[WHAT TO DO] From the passage about the 1925 apartment building below, reproduce the text from "Karen and Jerry Fulchini, who" to "is painted yellow.)" word for word.

SOURCE DOCUMENT Block Start

Karen and Jerry Felchini

An entrepreneurial island couple are renovating an historic building downtown that will preserve part of Vero’s architectural heritage and bring four stylish new apartments to the tight mainland rental market by the end of the year.
The simple Mediterranean Revival-style structure at 1429 19th Place – directly across 19th Place from Dale Sorensen Real Estate’s downtown office – was built in 1925 as an apartment building, according to county property records.

Karen and Jerry Felchini

Karen and Jerry Fulchini, who live in Castaway Cove and own Baci Trattoria on 14th Ave. and Vero Beach Import Auto Service on U.S. 1, bought the neglected building in 2015 for $180,000 with the idea of renovating it for commercial use, probably as a restaurant.
The more she thought about it, though, the more Karen wanted to preserve it for its original use as a fourplex, to provide housing for people who want to live near downtown’s burgeoning restaurant and art gallery scene.
“I fell in love with it,” she says of the building, once called the Luther Apartments, which she has renamed Villa Lemoncello. (The spatulated stucco exterior is painted yellow.)

SOURCE DOCUMENT Block End
RECORDED DATA Block Start

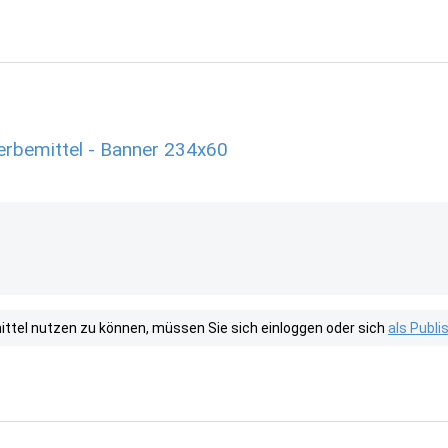
rbemittel - Banner 234x60
tel nutzen zu können, müssen Sie sich einloggen oder sich
als Publ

RECORDED DATA Block End

[OUTPUT BELOW]
Karen and Jerry Fulchini, who live in Castaway Cove and own Baci Trattoria on 14th Ave. and Vero Beach Import Auto Service on U.S. 1, bought the neglected building in 2015 for $180,000 with the idea of renovating it for commercial use, probably as a restaurant.
The more she thought about it, though, the more Karen wanted to preserve it for its original use as a fourplex, to provide housing for people who want to live near downtown’s burgeoning restaurant and art gallery scene.
“I fell in love with it,” she says of the building, once called the Luther Apartments, which she has renamed Villa Lemoncello. (The spatulated stucco exterior is painted yellow.)